I sidled up beside a tall, droopy-looking guy whose sepulchral appearance reminded me of Floyd the Barber on the old Andy Griffith Show. He had a sparse mustache bristling across his upper lip, a Bob Dylan songbook under his arm and a T-shirt that said KLAATU BARADA NIKTO. "The phrase is from The Day the Earth Stood Still," he kindly explained. "It stopped the robot Gort from destroying our planet."
He asked if he could zap me with his best stuff. "Sure," I said. He reminded me to frame my answers in the form of questions.
"Geronimo's name meant this in Apache."
"What is, 'Kenneth, what's the frequency?' "
"Nope. Try, What is He Who Yawns?"
"That was my next guess."
"This Hall of Famer got his start in Hibbing, Minnesota."
"Who is Roger Maris?"
"Sorry. The answer is. Who is Bob Dylan? He's in the Rock and Roll Hall of Fame."
We were shepherded into a large studio and handed blank exam forms. I sat next to Floyd. I figured something might rub off.
"This is the general knowledge test," he whispered. "Fifty questions. If you pass, they put you through a mock game of Jeopardy Hi you make that cut, there's still a charisma test."
"How much general knowledge do I have to know?" I asked.
"What's a lot?"
The questions appeared on a TV monitor as Trebek's disembodied voice read along.
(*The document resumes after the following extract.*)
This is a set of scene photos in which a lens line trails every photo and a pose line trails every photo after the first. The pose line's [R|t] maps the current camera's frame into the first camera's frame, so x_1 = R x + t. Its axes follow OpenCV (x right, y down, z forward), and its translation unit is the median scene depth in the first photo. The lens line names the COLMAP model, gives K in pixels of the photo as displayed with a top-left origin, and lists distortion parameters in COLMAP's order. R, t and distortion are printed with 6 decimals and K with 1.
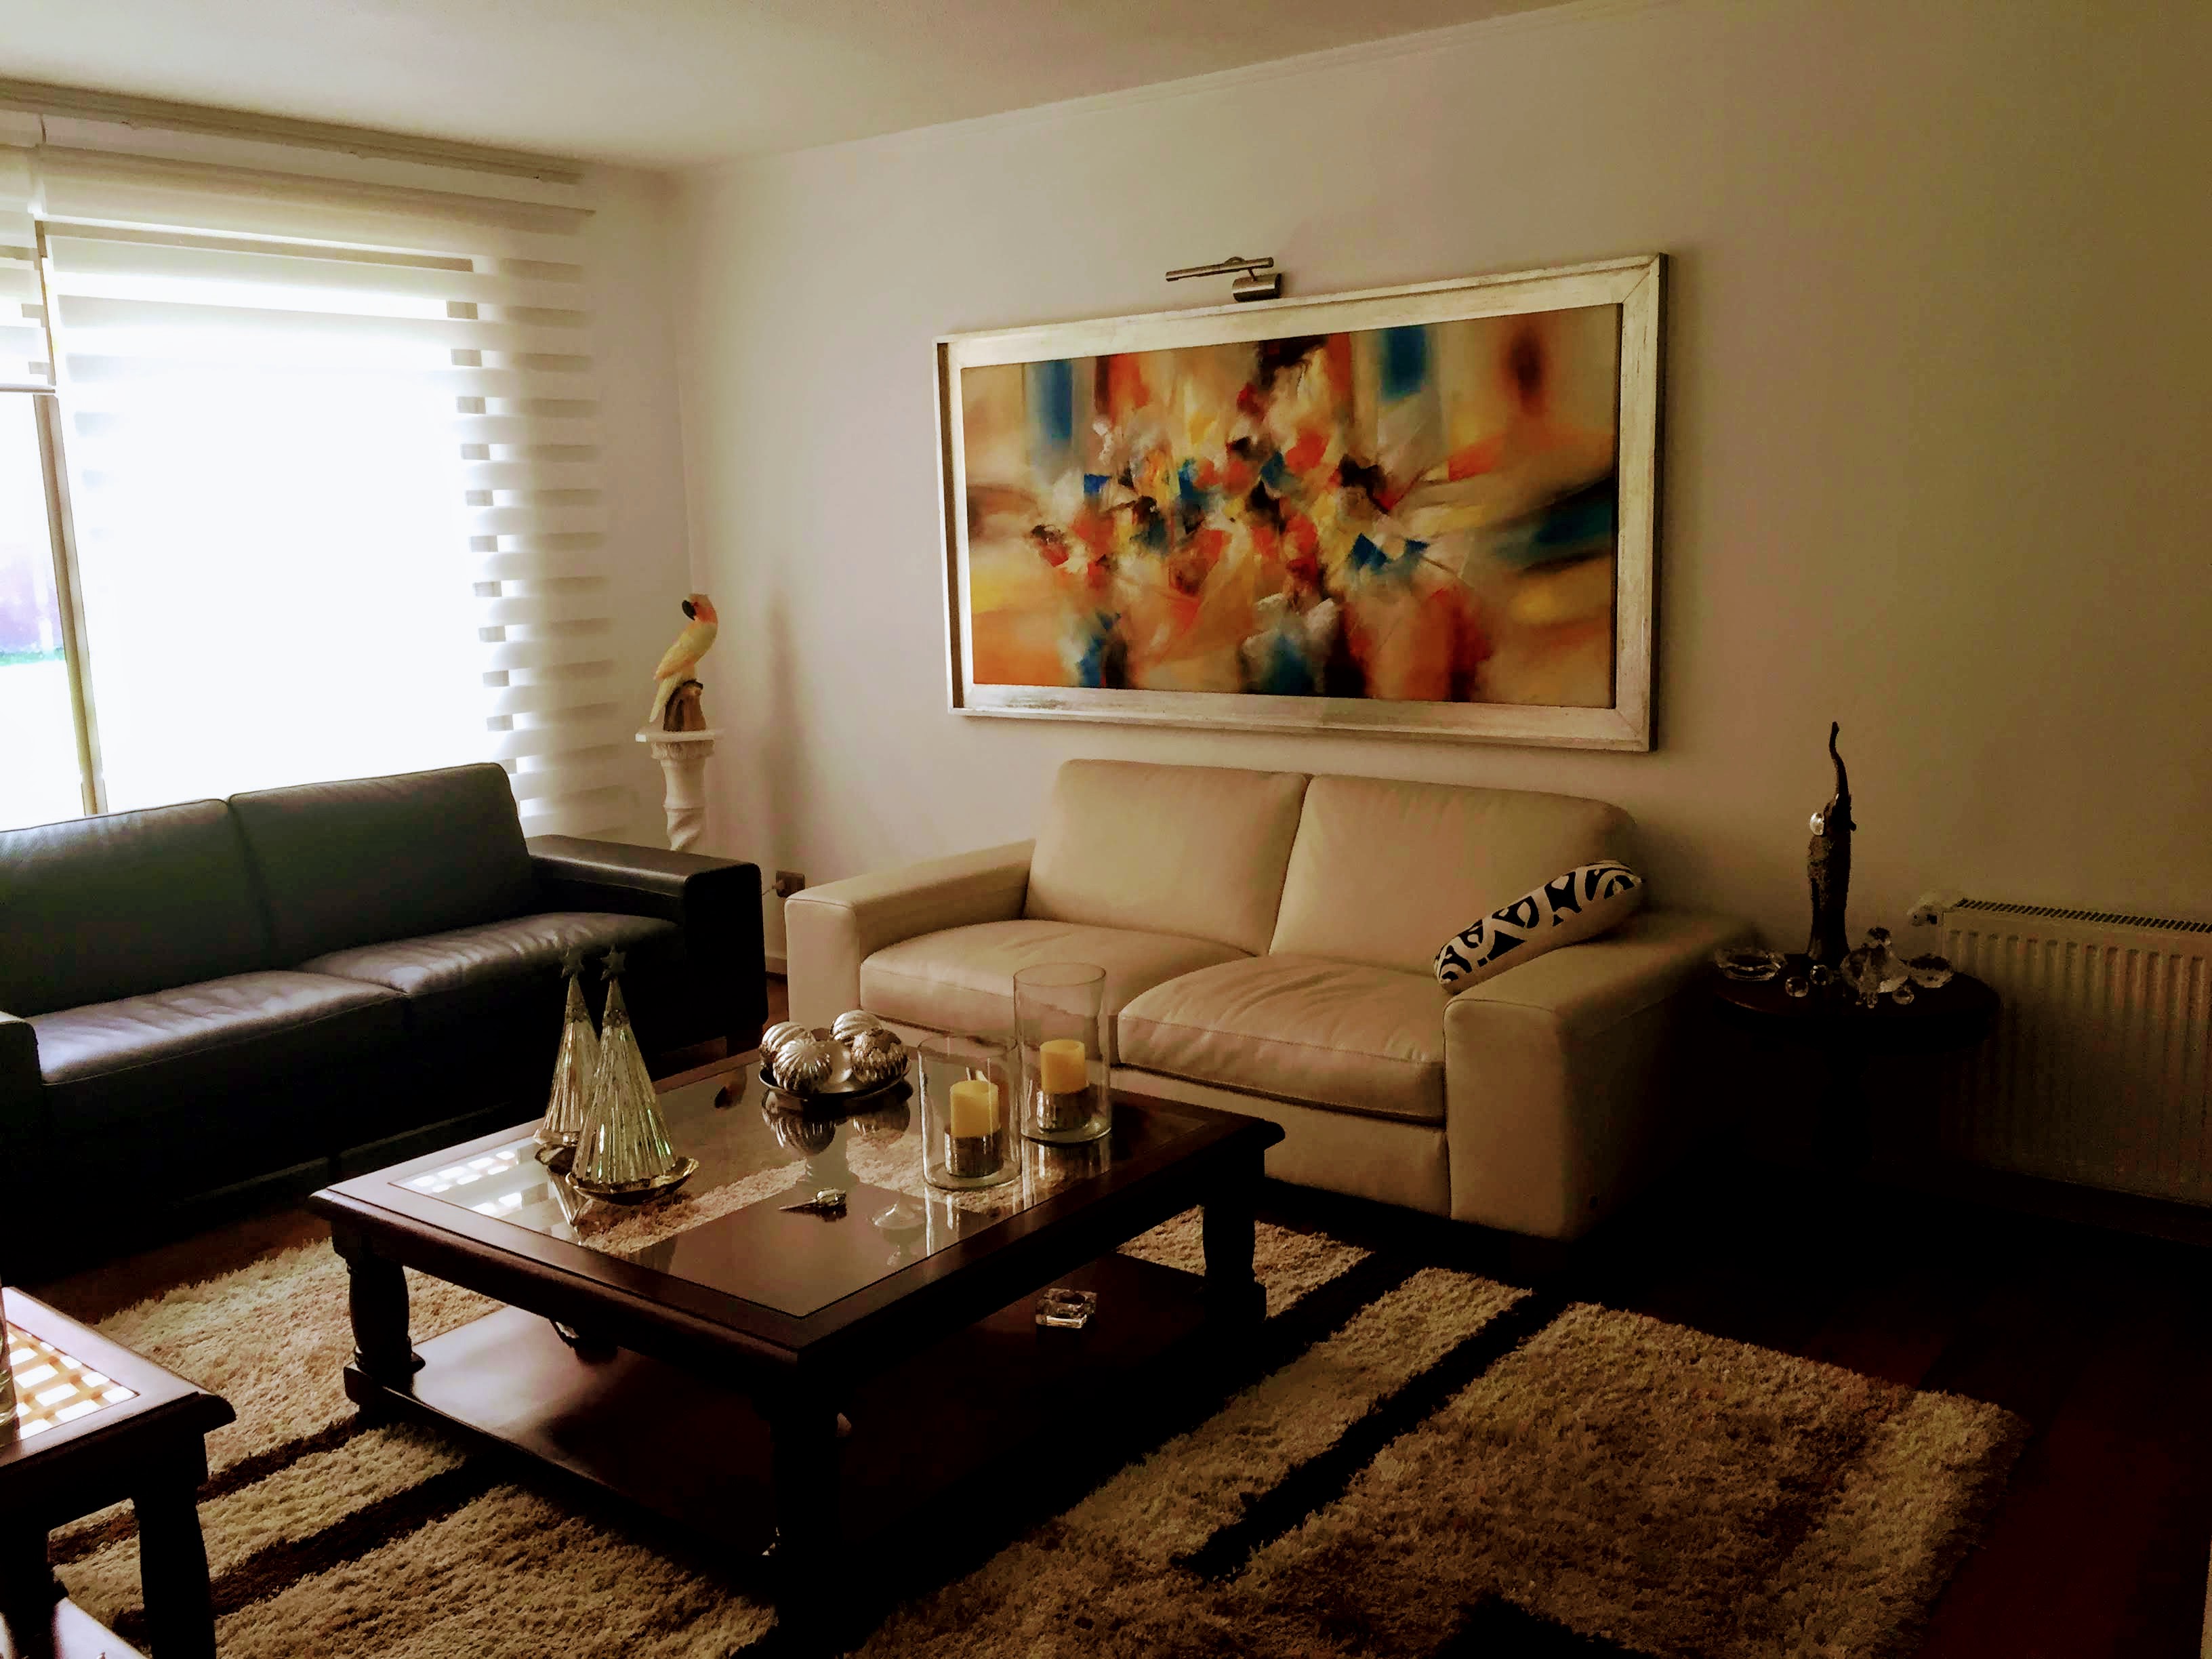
lens RADIAL K [[1883.4, 0, 1107.9], [0, 1883.4, 825.3], [0, 0, 1]] dist [0.055456, -0.057429]
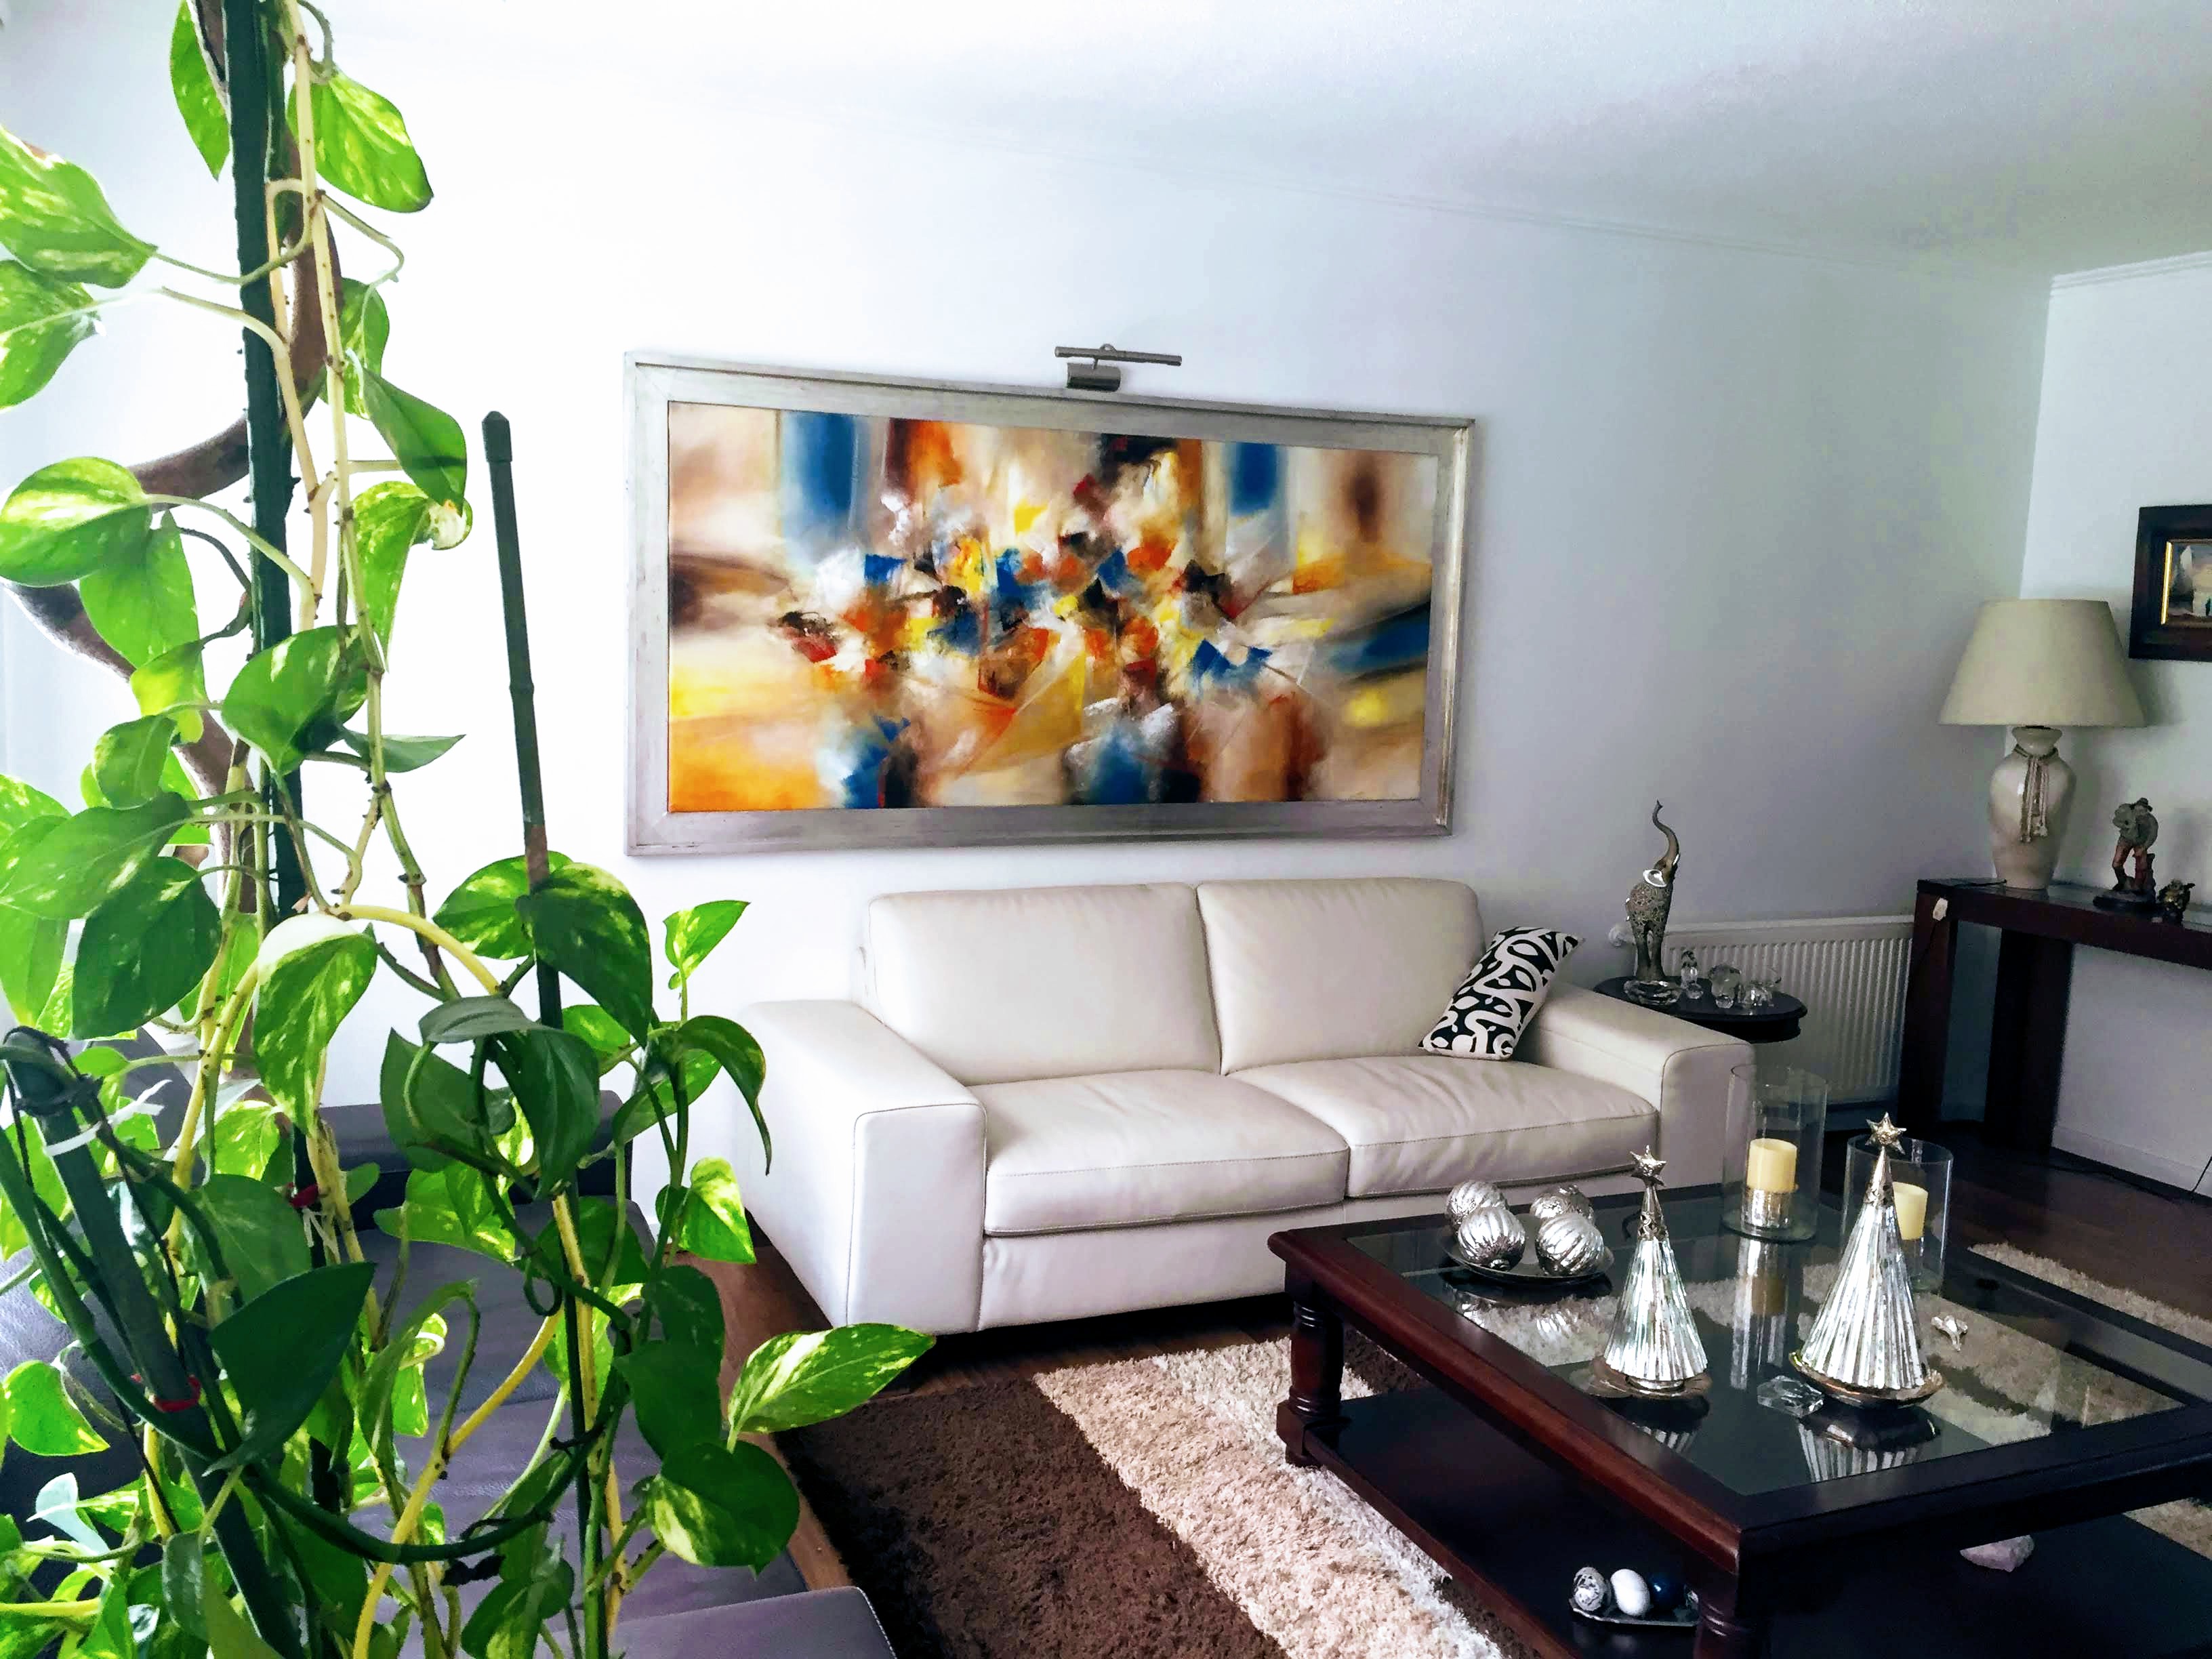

I felt as if I were taking a midterm in a class I'd forgotten to attend.
"What is the only female animal that has antlers?"
"Who wrote the novel on which Carmen is based?"
"What's the name of Isaac Newton's dog?"
Right about then I drifted off. I was shaken from my reverie by Floyd. "It's all over now. Baby Blue," he hissed. Dylan again. Floyd passed me his sheet. Every blank was filled in; some answers were even annotated.
I looked down at my own sheet. The doodling along the margins suggested a convention of M&M's. I didn't even bother to stick around for the results.
I began feeling a little hungry. Thinking of M&M's has that effect on me. I walked to the Mexican cantina across the street.
"What is a panucho?" I asked the waitress.
"Is that a question or an answer?" she snapped.
Just as I got up to leave, Floyd shuffled in. His head was down, his shoes scraped the floor.
"How did it go?" I inquired.
"Terrible," he drawled in a sleepy singsong, "just terrible."
"But you knew most of the answers!"
"Most of the answers? I knew all the answers. I pressed the buzzer before anyone else. But they told me I wasn't loud enough. They said I wasn't lively. It just isn't fair. I spent months preparing, and I lose on personality."
I shook my head at the injustice of it.
"It's like Dylan says," he said. "The answer is blowin' in the wind."
I waited a moment before asking, "Could you rephrase that in the form of a question?"